Dal punto di vista analitico, il capitale territoriale è scomponibile in sette componenti (Ventura e Milone, 2005; Ferrario e Coulson, 2007; Sassi, 2008):

1) Il capitale economico è riferito alla struttura economica di un dato territorio e quindi ricomprende attività, imprese, infrastrutture, reti d’erogazione dei servizi a cui si aggiunge l’insieme delle risorse finanziarie di cui dispongono gli attori economici del territorio;

2) Il capitale umano, ossia l’insieme delle conoscenze accumulate (contestuali e codificate), competenze, abilità valori e tecniche che sono alla base dell’organizzazione territoriale della produzione;

3) Il capitale sociale, che, come già anticipato, riguarda l’insieme delle relazioni sociali consolidate che facilitano il coordinamento e la cooperazione tra soggetti e quindi la capacità di agire collettivamente;

4) Il capitale istituzionale, ossia il livello di interazione, negoziazione e coalizione tra istituzioni e organizzazioni locali;

5) Il capitale ambientale è costituito da tutti gli elementi naturali che non sono creati dall’azione umana ma che rappresentano piuttosto un dono non illimitato della natura oltreché la risultante dell’interazione tra uomo e natura, rappresentata ad esempio dalla superficie agricola o dal paesaggio;

6) Il capitale culturale, che rappresenta l’eredità storica, la presenza di un patrimonio artistico e di tradizioni storiche e popolari;

7) Il capitale simbolico, ossia quel tipo di capitale che in un primo momento Bourdieu (1979 e 1986) definisce come un modo per distinguere l’accumulazione di certi beni non strettamente economici (quali onore, prestigio, salvezza, relazioni e conoscenze), e come: “forma che riveste le differenti specie di capitale quando sono percepite e

riconosciute come legittime”; in altri termini, qualsiasi forma di capitale per come

viene rappresentata, cioè annoverata simbolicamente in una relazione di conoscenza, o, alternativamente, l’insieme di simboli il cui possesso e utilizzo consente di influenzare l’azione di altri soggetti (Brunori, 2003 e 2006)49.

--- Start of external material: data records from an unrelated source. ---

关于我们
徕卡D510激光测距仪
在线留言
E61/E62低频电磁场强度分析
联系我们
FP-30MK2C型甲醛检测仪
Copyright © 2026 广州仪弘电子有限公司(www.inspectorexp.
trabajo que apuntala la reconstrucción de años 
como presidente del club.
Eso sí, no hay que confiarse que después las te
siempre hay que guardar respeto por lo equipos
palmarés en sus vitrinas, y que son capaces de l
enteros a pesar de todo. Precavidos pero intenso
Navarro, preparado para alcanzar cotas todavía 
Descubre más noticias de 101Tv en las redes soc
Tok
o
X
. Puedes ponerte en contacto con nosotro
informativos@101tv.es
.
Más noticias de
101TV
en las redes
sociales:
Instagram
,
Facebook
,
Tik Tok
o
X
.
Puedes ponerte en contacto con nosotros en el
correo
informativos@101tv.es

Il ruolo economico del capitale territoriale è quello di amplificare l’efficienza e la produttività delle attività locali.

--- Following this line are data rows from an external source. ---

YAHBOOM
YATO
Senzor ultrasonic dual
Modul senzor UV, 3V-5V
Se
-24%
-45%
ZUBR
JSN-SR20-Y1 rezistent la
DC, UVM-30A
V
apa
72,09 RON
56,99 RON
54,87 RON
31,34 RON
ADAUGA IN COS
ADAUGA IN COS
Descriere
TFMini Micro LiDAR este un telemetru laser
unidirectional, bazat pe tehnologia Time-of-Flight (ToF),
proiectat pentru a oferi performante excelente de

Il concetto di capitale territoriale, inserito nel contesto più ampio del territorialismo, impone la sovrapposizione di prospettive analitiche di natura differente (economica, sociale, demografica, ambientale, tecnologica, culturale, storica, ecc.), peraltro già messa in evidenza, che fornisce importanti contributi, anche nella definizione del concetto di qualità della vita, e, conseguentemente di competitività territoriale, e dei suoi rapporti con i meccanismi e le azioni proprie dello sviluppo rurale nonché, per converso, alle problematiche relative alla marginalità.